An alternative embodiment of timing circuit 10 can be implemented by sending the trigger signal to the input of delay lines 27 a-27 n, and capturing the state of delay element 31 a-31 n at the instant of a clock edge to determine the fraction of a clock period before the trigger signal. Event flip-flop circuit 21, synchronizing flip-flop circuit 22, and adjustment circuit 23 are still required for the alternative embodiment.
In summary, the length of one complete clock signal from clock oscillator 20 is divided by the total number of delay lines within delay circuit 15, thereby matching the delay to the period of a clock signal. An asynchronous event, in the form of a trigger signal, triggers the capture of the elapsed time of the clock in counter 16, and the point in the clock cycle of the receipt of the asynchronous event. For the point in the clock cycle, the state of the delay lines within delay circuit 15 is captured by register 14 to provide a set of bits in gray code form. The gray code bits are then converted to binary bits to represent a precise fraction of one clock cycle. A precise time of arrival of the asynchronous event can be generated by concatenating the binary bits to the bits from counter 16.
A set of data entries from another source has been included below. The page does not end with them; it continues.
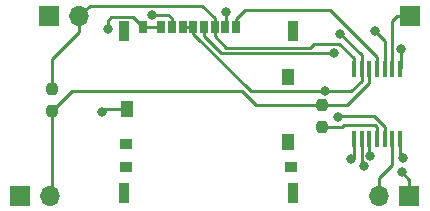
<source format=gtl>
G04 #@! TF.GenerationSoftware,KiCad,Pcbnew,(6.0.1-0)*
G04 #@! TF.CreationDate,2022-03-11T23:13:55+01:00*
G04 #@! TF.ProjectId,SDshield,53447368-6965-46c6-942e-6b696361645f,rev?*
G04 #@! TF.SameCoordinates,Original*
G04 #@! TF.FileFunction,Copper,L1,Top*
G04 #@! TF.FilePolarity,Positive*
%FSLAX46Y46*%
G04 Gerber Fmt 4.6, Leading zero omitted, Abs format (unit mm)*
G04 Created by KiCad (PCBNEW (6.0.1-0)) date 2022-03-11 23:13:55*
%MOMM*%
%LPD*%
G01*
G04 APERTURE LIST*
G04 Aperture macros list*
%AMRoundRect*
0 Rectangle with rounded corners*
0 $1 Rounding radius*
0 $2 $3 $4 $5 $6 $7 $8 $9 X,Y pos of 4 corners*
0 Add a 4 corners polygon primitive as box body*
4,1,4,$2,$3,$4,$5,$6,$7,$8,$9,$2,$3,0*
0 Add four circle primitives for the rounded corners*
1,1,$1+$1,$2,$3*
1,1,$1+$1,$4,$5*
1,1,$1+$1,$6,$7*
1,1,$1+$1,$8,$9*
0 Add four rect primitives between the rounded corners*
20,1,$1+$1,$2,$3,$4,$5,0*
20,1,$1+$1,$4,$5,$6,$7,0*
20,1,$1+$1,$6,$7,$8,$9,0*
20,1,$1+$1,$8,$9,$2,$3,0*%
G04 Aperture macros list end*
G04 #@! TA.AperFunction,SMDPad,CuDef*
%ADD10RoundRect,0.237500X-0.237500X0.250000X-0.237500X-0.250000X0.237500X-0.250000X0.237500X0.250000X0*%
G04 #@! TD*
G04 #@! TA.AperFunction,SMDPad,CuDef*
%ADD11R,0.650000X1.000000*%
G04 #@! TD*
G04 #@! TA.AperFunction,SMDPad,CuDef*
%ADD12R,1.130000X1.400000*%
G04 #@! TD*
G04 #@! TA.AperFunction,SMDPad,CuDef*
%ADD13R,0.900000X1.700000*%
G04 #@! TD*
G04 #@! TA.AperFunction,SMDPad,CuDef*
%ADD14R,1.000000X0.850000*%
G04 #@! TD*
G04 #@! TA.AperFunction,ComponentPad*
%ADD15R,1.700000X1.700000*%
G04 #@! TD*
G04 #@! TA.AperFunction,ComponentPad*
%ADD16O,1.700000X1.700000*%
G04 #@! TD*
G04 #@! TA.AperFunction,SMDPad,CuDef*
%ADD17R,0.450000X1.450000*%
G04 #@! TD*
G04 #@! TA.AperFunction,ViaPad*
%ADD18C,0.800000*%
G04 #@! TD*
G04 #@! TA.AperFunction,Conductor*
%ADD19C,0.250000*%
G04 #@! TD*
G04 APERTURE END LIST*
D10*
X136500000Y-87587500D03*
X136500000Y-89412500D03*
D11*
X152046000Y-82317000D03*
X151146000Y-82317000D03*
X150246000Y-82317000D03*
X149346000Y-82317000D03*
X148446000Y-82317000D03*
X147546000Y-82317000D03*
X146646000Y-82317000D03*
X145746000Y-82317000D03*
X144176000Y-82317000D03*
D12*
X142811000Y-89267000D03*
D13*
X142596000Y-82667000D03*
D14*
X142746000Y-92217000D03*
X142746000Y-94147000D03*
D13*
X142596000Y-96367000D03*
X156896000Y-96367000D03*
D14*
X156746000Y-94147000D03*
D12*
X156426000Y-92017000D03*
X156426000Y-86567000D03*
D13*
X156896000Y-82667000D03*
D15*
X166800000Y-81400000D03*
X136260000Y-81400000D03*
D16*
X138800000Y-81400000D03*
D15*
X166740000Y-96600000D03*
D16*
X164200000Y-96600000D03*
D15*
X133800000Y-96600000D03*
D16*
X136340000Y-96600000D03*
D17*
X162050000Y-91750000D03*
X162700000Y-91750000D03*
X163350000Y-91750000D03*
X164000000Y-91750000D03*
X164650000Y-91750000D03*
X165300000Y-91750000D03*
X165950000Y-91750000D03*
X165950000Y-85850000D03*
X165300000Y-85850000D03*
X164650000Y-85850000D03*
X164000000Y-85850000D03*
X163350000Y-85850000D03*
X162700000Y-85850000D03*
X162050000Y-85850000D03*
D10*
X159310000Y-88930000D03*
X159310000Y-90755000D03*
D18*
X140750000Y-89500000D03*
X166200000Y-93400000D03*
X160900000Y-82850000D03*
X159600000Y-87750000D03*
X141250000Y-82500000D03*
X163800000Y-82600000D03*
X161840000Y-93500000D03*
X166025000Y-84200000D03*
X160400000Y-84525000D03*
X160680000Y-89910000D03*
X144972982Y-81249989D03*
X151250000Y-81000000D03*
X163424500Y-93180000D03*
X162880000Y-94080000D03*
X166120000Y-94590000D03*
D19*
X150246000Y-83067000D02*
X150246000Y-82317000D01*
X162050000Y-84946400D02*
X160820400Y-83716800D01*
X158683200Y-83716800D02*
X158324520Y-84075480D01*
X138800000Y-81400000D02*
X138800000Y-82700000D01*
X150246000Y-82317000D02*
X150246000Y-81567000D01*
X138800000Y-82700000D02*
X136500000Y-85000000D01*
X160820400Y-83716800D02*
X158683200Y-83716800D01*
X150246000Y-81567000D02*
X149204489Y-80525489D01*
X139674511Y-80525489D02*
X138800000Y-81400000D01*
X158324520Y-84075480D02*
X151254480Y-84075480D01*
X149204489Y-80525489D02*
X139674511Y-80525489D01*
X136500000Y-85000000D02*
X136500000Y-87587500D01*
X162050000Y-85850000D02*
X162050000Y-84946400D01*
X151254480Y-84075480D02*
X150246000Y-83067000D01*
X165700000Y-81400000D02*
X166800000Y-81400000D01*
X165300000Y-81800000D02*
X165700000Y-81400000D01*
X165300000Y-85879000D02*
X165300000Y-81800000D01*
X162700000Y-86859999D02*
X161809999Y-87750000D01*
X144176000Y-82317000D02*
X145746000Y-82317000D01*
X162700000Y-84650000D02*
X160900000Y-82850000D01*
X153304978Y-87750000D02*
X159600000Y-87750000D01*
X165949999Y-93149999D02*
X166200000Y-93400000D01*
X147546000Y-82317000D02*
X148446000Y-82317000D01*
X141250000Y-81750000D02*
X141250000Y-82500000D01*
X142811000Y-89267000D02*
X140983000Y-89267000D01*
X144176000Y-82317000D02*
X143351489Y-81492489D01*
X164650001Y-83450001D02*
X163800000Y-82600000D01*
X162700000Y-85850000D02*
X162700000Y-84650000D01*
X162700000Y-85879000D02*
X162700000Y-86859999D01*
X148446000Y-82891022D02*
X153304978Y-87750000D01*
X161809999Y-87750000D02*
X159600000Y-87750000D01*
X143351489Y-81492489D02*
X141507511Y-81492489D01*
X148446000Y-82317000D02*
X148446000Y-82891022D01*
X162050000Y-91750000D02*
X162050000Y-93290000D01*
X140983000Y-89267000D02*
X140750000Y-89500000D01*
X164650001Y-85879000D02*
X164650001Y-83450001D01*
X162050000Y-93290000D02*
X161840000Y-93500000D01*
X141507511Y-81492489D02*
X141250000Y-81750000D01*
X165949999Y-91721000D02*
X165949999Y-93149999D01*
X153740000Y-88930000D02*
X152540000Y-87730000D01*
X152540000Y-87730000D02*
X138145000Y-87730000D01*
X163350000Y-87080000D02*
X163350000Y-85850000D01*
X136500000Y-89375000D02*
X136500000Y-96440000D01*
X138145000Y-87730000D02*
X136500000Y-89375000D01*
X161500000Y-88930000D02*
X163350000Y-87080000D01*
X159310000Y-88930000D02*
X161500000Y-88930000D01*
X159310000Y-88930000D02*
X153740000Y-88930000D01*
X136500000Y-96440000D02*
X136340000Y-96600000D01*
X164000000Y-84875000D02*
X159997000Y-80872000D01*
X164000000Y-85850000D02*
X164000000Y-84875000D01*
X159997000Y-80872000D02*
X152794000Y-80872000D01*
X152794000Y-80872000D02*
X152046000Y-81620000D01*
X152046000Y-81620000D02*
X152046000Y-82317000D01*
X150804000Y-84525000D02*
X149346000Y-83067000D01*
X149346000Y-83067000D02*
X149346000Y-82317000D01*
X166025000Y-85804001D02*
X165950001Y-85879000D01*
X166025000Y-84200000D02*
X166025000Y-85804001D01*
X160400000Y-84525000D02*
X150804000Y-84525000D01*
X164650000Y-91750000D02*
X164650000Y-90775000D01*
X163735000Y-89860000D02*
X160730000Y-89860000D01*
X146646000Y-81567000D02*
X146646000Y-82317000D01*
X160730000Y-89860000D02*
X160680000Y-89910000D01*
X146328989Y-81249989D02*
X146646000Y-81567000D01*
X164650000Y-90775000D02*
X163735000Y-89860000D01*
X144972982Y-81249989D02*
X146328989Y-81249989D01*
X163350000Y-93105500D02*
X163424500Y-93180000D01*
X163350000Y-91750000D02*
X163350000Y-93105500D01*
X151250000Y-82213000D02*
X151146000Y-82317000D01*
X151250000Y-81000000D02*
X151250000Y-82213000D01*
X163855000Y-90630000D02*
X161200000Y-90630000D01*
X164000000Y-91750000D02*
X164000000Y-90775000D01*
X164000000Y-90775000D02*
X163855000Y-90630000D01*
X161200000Y-90630000D02*
X161075000Y-90755000D01*
X161075000Y-90755000D02*
X159310000Y-90755000D01*
X162700000Y-93900000D02*
X162700000Y-91750000D01*
X166740000Y-95210000D02*
X166120000Y-94590000D01*
X166740000Y-96600000D02*
X166740000Y-95210000D01*
X162880000Y-94080000D02*
X162700000Y-93900000D01*
X165300000Y-91750000D02*
X165300000Y-93970000D01*
X164200000Y-96600000D02*
X164200000Y-95070000D01*
X164200000Y-95070000D02*
X165300000Y-93970000D01*
M02*

</source>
As has been described, the present invention provides an improved digital timing circuit for measuring time of arrival of an asynchronous event. The accuracy of the timing circuit of the present invention is limited only by the aperture jitter or the dispersion that can be held to fractions of a nanosecond.
While the invention has been particularly shown and described with reference to a preferred embodiment, it will be understood by those skilled in the art that various changes in form and detail may be made therein without departing from the spirit and scope of the invention.